Notably, the interconnected, independent and democratic society is the unfulfilled dream entailed in neologisms and concepts such as the network society and the collective intelligence that emerged in the 1990s. In the last decades the cyberspace myth has rapidly fallen down with the centralization of the internet architecture and the dominance of a few actors, the so called GAFAM, on the digital market. A world where “anyone, anywhere” may express her or his beliefs has become a world where, notwithstanding a considerable potential for individual and social expression, the public sphere is constantly threatened by disinformation and misinformation, by the risk of isolation, and by the potential violation of privacy and personal data.

The heterogeneous and multicultural dimension of the Cyberspace, a space where different social and cultural actors would interact and dialogue without constraints, is also threatened by the new boundaries and walls raised by governments and commercial actors. As the critical turn in media and communication studies has aptly shown, the net has become a place in which the so called “bubbles” can confine personal opinions within narrow and familiar networks made of analogous profiles, while the public dimension of social media is constantly inhabited by forms of hate speech, by bots or fake profiles.
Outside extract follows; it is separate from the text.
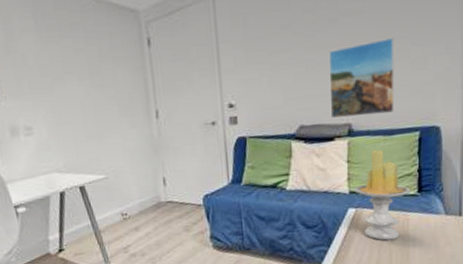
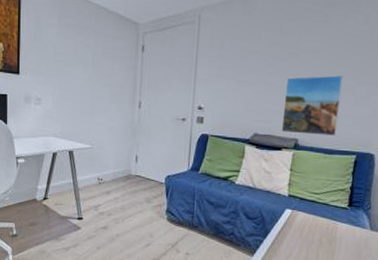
candle: present [354,149,410,241] -> none [292,163,342,243]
From the net dream to the net delusion
The Snowden case, in particular, has contributed extensively in bringing evidence about these developments. In particular, the Snowden case ringed the bell about the perils of governmental mass surveillance, the constant exploitation of citizens’ privacy, and illustrated the current profound militarization of the Internet. In particular, the Snowden’s revelations underlined the impossibility of looking at the Internet without considering the deep ramifications of the political economies of the physical world’s superpowers, and the US in particular. Moreover, the Snowden case contradicted those deterministic or “sublime” assumptions considering web technologies as eminently democratic or inherently leaning towards emancipatory politics. These attitudes were clearly hegemonic in occasion of the Arab Spring protests, where commercial platforms, such as Facebook or Twitter, were sometimes considered as the igniting fire, if not the raison d'être, of those social movements. Snowden brought evidence of that neglected “net delusion” that Evgeny Morozov had described in his first book: the “Cyberspace”, despite the sincerely visionary and positively utopian premises of its own “Declaration of Independence”, can actually be a place of quasi-total surveillance, weaponization and pervasive data-driven commercialization and exploitation of users’ privacy.

The Cambridge Analytica case, instead, contributed to the exposure of the bugs of today’s data economy. Although the issue was frequently exaggerated in its own journalistic coverage, it also brought evidence of how widespread data misuse can be in the context of what Shoshana Zuboff has described as “surveillance capitalism”. Moreover, Cambridge Analytica shown how interconnected are the commercial and political spheres of the major digital platforms and their business model. On top of these reflections, cases such as Snowden or Cambridge Analytica confirmed the urgency for a more critical overview and assessment of the benefits and perils of the “datafied society”.